Time to Review Basics of Soil Sizing Factors and Organic Loading

Designing an effective residential septic system still comes down to the delicate balance of estimated daily sewage flows and long-term acceptance rates.

During basic septic system classes, we stress trying to meet two goals that often work against each other during the designing and installing process: We (more particularly the homeowner) want the final soil dispersal and treatment area to accept all the water that exits the house, while at the same time treating effluent before it is released to the environment. Meeting these goals protects human health and the environment.

Our basic classes concentrate on single household (domestic) waste, although we briefly discuss some other business or commercial systems. In this context we discuss (and have reported in this column previously) household water use habits and how they affect determination of estimated daily sewage flows for residences and long-term acceptance rates, or LTARs, for soils that lead to establishing the size of the final soil dispersal and treatment area.


LTARs were determined in two ways and reflect the two goals discussed above. For sandy soils, the primary concern was how rapidly virus and bacteria could move through sand under saturated flow conditions. Research showed if a sandy soil was loaded at no more than 1.2 gallons per day per square foot, virus and bacteria would not move farther than 2 feet in the soil. As we look around the country at various state codes, we see most specified loading rates are either 1.0 or 1.2 gpd per square foot, consistent with the treatment concern for sands.

On the other end of the spectrum, when the soils have increasing amounts of clay, the numbers were determined by how much water could move through the soil after establishment of the biomat. It was determined that the saturated flow rate in clays was 1.0 centimeters/day, which is equivalent to a loading rate of 0.24 gpd per square foot. Most often, the number 0.2 gpd per square foot is used in state codes. As a side note, in older research articles, you will find the biomat referred to as a crust or clogging layer.
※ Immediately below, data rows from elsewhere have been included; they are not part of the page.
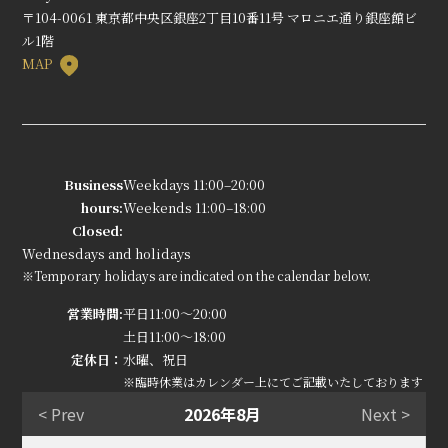
〒104-0061 東京都中央区銀座2丁目10番11号 マロニエ通り銀座館ビ
ル1階
MAP
Business
Weekdays 11:00–20:00
hours:
Weekends 11:00–18:00
Closed:
Wednesdays and holidays
※Temporary holidays are indicated on the calendar below.
営業時間:
平日11:00～20:00
土日11:00～18:00
定休日：
水曜、祝日
※臨時休業はカレンダー上にてご記載いたしております
< Prev
2026年8月
Next >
The LTARs reflect a combination of the biomat and the soil texture and structure. In soils with high clay contents, how fast water moves through the soil is more determined by the soil itself, rather than the biomat.

Further, LTARs are based on a biomat that develops when typical residential septic tank effluent is applied to soil. Effluent with a biological oxygen demand of 150-170 milligrams per liter is considered typical. Effluent that consistently exceeds this level of what we call “organic loading” will result in a more resistant biomat and a lower LTAR. Maintaining the septic tank becomes very important to keep organic loading values within the accepted range.

As we have discussed in previous columns. Providing a “cleaner” effluent through additional pretreatment is desirable and can extend the life of systems and to a certain extent allow somewhat higher loading levels that would decrease the size of systems. Our concern about this approach is that what we have seen in codes is that decreasing the size of systems is applied across the board. So on the sandy end of the soil spectrum, you may not get the treatment of bacteria or viruses desired and on the clay end — since the soil becomes the controlling factor — the systems can end up undersized, resulting in premature hydraulic failure.


One of our previous articles on this topic led to this comment and observation by a reader:

“I assume your article is in the context of a single-family residential home; however, I would caution that the organic loading/sizing is becoming more and more of a critical factor in systems, especially commercial and community systems. We are finding through our management and sampling of clusters of homes on a community system that we are not getting the effluent quality we would expect from single-family homes even with adequate septic tank capacity. Commercial systems are a ‘whole different animal’ altogether with regard to what the organic content of the effluent may be. So, a word of caution to be sure to include organic loading as a factor in sizing, in addition to the hydraulic loading and soil type/texture criteria.”

We would agree with this comment; other establishments are a different animal and will require additional treatment. BOD levels from restaurants, bars, and any facility with kitchens and food preparation can be many times higher than 170 mg/L. Even multiple septic tanks in series as the only pretreatment usually will not bring the numbers down sufficiently. If the effluent has higher values, you will not get the same performance.

At the clay end of things, though, the soil is still the controlling factor; but more organic material can make it worse. Designers and regulators must recognize the importance of organic loading to the design numbers and criteria they are using. Cleaner effluent does not always mean the loading rate can be increased. And if they do not provide designs with adequate pretreatment of organic loading, the systems will be subject to premature failure.

The comment on sampling community systems is interesting. If they are not getting the necessary pretreatment using septic tanks, the tanks may in fact be too small or additional pretreatment may need to be added to bring the numbers down. We assume adequately sized tanks mean they meet the state code. To us, this means perhaps the code should be revisited based on their information and larger tanks or additional pretreatment required for community systems.